Over the years, there have been changes, with GPs, like everybody else in the NHS, complaining from time to time that there wasn’t enough money, and occasionally threatening to pull out of their contracts altogether (at one time, a substantial number of dentists did and made it difficult to get NHS dental treatment in some places).
Bear in mind that an important part of GPs’ work before the NHS had been the power of referral of their patients to specialists in the hospitals: that function was carried over into the NHS, and now survives as a cost-controlling gatekeeper function (indeed, this government’s latest reorganisation devolves the bulk of financial power within the NHS to local groups of GPs so that they commission hospitals and other providers on bulk contracts for the different services). They mostly remain self-employed or employed within independent group practices, but they are overwhelmingly committed to the principle of the NHS. The current issue is whether or not the government will properly fund them to provide longer opening hours, and longer-term whether or not there will be enough people in general practice to cope with increasing demand and demographic change.

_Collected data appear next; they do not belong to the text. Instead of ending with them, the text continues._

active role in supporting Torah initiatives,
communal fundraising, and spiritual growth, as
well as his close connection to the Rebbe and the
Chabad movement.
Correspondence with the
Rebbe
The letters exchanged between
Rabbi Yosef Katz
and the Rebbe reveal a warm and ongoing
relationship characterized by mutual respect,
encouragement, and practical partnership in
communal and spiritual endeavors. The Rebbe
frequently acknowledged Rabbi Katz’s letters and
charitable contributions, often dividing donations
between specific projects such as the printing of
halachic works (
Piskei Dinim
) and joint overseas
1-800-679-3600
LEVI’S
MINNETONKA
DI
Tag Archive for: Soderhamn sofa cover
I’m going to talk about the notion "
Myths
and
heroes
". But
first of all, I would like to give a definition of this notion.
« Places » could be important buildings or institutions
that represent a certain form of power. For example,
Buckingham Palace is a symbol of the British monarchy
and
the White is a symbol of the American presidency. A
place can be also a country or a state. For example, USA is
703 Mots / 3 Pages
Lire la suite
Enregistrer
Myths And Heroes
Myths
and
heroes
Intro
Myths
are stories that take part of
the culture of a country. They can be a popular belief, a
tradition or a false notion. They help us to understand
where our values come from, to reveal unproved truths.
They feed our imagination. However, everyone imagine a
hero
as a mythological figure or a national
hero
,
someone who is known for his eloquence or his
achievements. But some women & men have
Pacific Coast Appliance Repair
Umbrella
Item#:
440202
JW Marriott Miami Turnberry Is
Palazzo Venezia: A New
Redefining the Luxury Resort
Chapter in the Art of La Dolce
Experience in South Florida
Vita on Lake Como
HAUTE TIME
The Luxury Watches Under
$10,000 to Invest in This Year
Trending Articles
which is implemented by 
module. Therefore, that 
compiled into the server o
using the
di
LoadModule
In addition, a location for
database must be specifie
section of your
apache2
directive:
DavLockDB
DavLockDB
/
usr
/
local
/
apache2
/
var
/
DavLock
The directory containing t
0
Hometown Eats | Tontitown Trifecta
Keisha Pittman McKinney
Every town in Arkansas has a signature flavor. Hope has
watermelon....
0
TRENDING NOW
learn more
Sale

I think a big problem would be the same as you have in Europe where you have private for profit medical care alongside the government run ones and the rich will have their own while the rest of do with the government run system. Already here in the US you have the “charity” hospitals, usually located in downtown areas that help those without insurance and many are quite good but others not so.
Thing is though under the present system even many people of lower classes often have excellent insurance giving them top medical care.